Abstract

The elimination of circulating anti-porcine preformed antibodies is crucial for avoiding hyperacute vascular rejection (HAVR) of primarily vascularized xenograft in discordant pig to baboon model. Previously described methods used for eliminating natural antibodies, however, constantly removed both anti-porcine IgM and IgG antibodies, as well as often complement proteins. To study specifically the role of preformed anti-porcine IgM antibodies, a specific anti-IgM monoclonal antibody (mAb) has been designed and evaluated in vivo. Iterative injections of anti-IgM mAb (LO-BM2) at high dose (20 mg/kg) depleted to undetectable level the circulating IgM and therefore anti-porcine IgM antibodies but did not change the concentration of anti-pig IgG antibodies. The serum concentration of IgM and IgG antibodies was assessed by ELISA and the level of anti-pig natural IgM and IgG antibodies by flow cytometry (FC). Anti-rat sensitization was assessed by specific ELISA as well as the serum concentration of LO-BM2. Iterative injections of LO-BM2 allowed to specifically eliminate the anti-porcine IgM antibodies to undetectable levels at ELISA. Despite a normal serum level of anti-porcine IgG and complement proteins, HAVR was avoided.
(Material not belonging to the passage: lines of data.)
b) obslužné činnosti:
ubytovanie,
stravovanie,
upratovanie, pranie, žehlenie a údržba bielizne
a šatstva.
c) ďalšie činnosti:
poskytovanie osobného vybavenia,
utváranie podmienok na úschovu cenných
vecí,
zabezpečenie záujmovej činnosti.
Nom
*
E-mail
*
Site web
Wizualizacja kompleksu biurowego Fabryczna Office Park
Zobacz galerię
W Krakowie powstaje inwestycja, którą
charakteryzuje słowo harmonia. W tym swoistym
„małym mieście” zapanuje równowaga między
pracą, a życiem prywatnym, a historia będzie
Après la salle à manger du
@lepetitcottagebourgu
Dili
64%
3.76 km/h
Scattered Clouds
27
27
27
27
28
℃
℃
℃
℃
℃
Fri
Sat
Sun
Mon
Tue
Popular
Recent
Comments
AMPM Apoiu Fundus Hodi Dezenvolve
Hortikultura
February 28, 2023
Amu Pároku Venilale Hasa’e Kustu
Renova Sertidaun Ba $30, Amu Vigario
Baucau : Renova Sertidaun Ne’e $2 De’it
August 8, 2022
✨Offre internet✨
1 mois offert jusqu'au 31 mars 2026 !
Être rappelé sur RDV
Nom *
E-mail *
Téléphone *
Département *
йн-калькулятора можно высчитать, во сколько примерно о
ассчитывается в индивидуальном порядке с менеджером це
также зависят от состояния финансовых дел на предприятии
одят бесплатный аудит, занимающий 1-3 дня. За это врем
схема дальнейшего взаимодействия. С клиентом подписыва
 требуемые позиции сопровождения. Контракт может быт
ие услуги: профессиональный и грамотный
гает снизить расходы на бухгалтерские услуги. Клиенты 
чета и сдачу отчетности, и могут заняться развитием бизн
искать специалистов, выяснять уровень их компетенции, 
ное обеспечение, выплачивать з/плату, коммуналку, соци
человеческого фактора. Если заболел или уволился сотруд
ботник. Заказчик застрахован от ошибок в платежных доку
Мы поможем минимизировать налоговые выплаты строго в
Without immunosuppression, the specific elimination of preformed anti-porcine IgM prolonged the survival of a renal xenograft in baboon up to 6 days, whereas without IgM antibody elimination, the renal xenografts were hyperacutely rejected within hours. The lost of activity of LO-BM2 after 10 days was concomitant to an IgM and IgG antibody rebound, which caused an acute vascular rejection of the xenograft. Specific elimination of natural anti-porcine IgM antibodies allows to avoid HAVR of a pig to baboon renal xenograft, whereas anti-porcine IgG antibodies and complement proteins were present in the serum. This result confirms previous in vitro reports and demonstrates for the first time in vivo that preformed IgM antibodies alone are responsible for HAVR, while preformed anti-porcine IgG antibodies are unable alone to cause HAVR. Anti-IgM therapy appears as an important tool to transiently but completely eliminates xeno-IgM antibodies in vivo.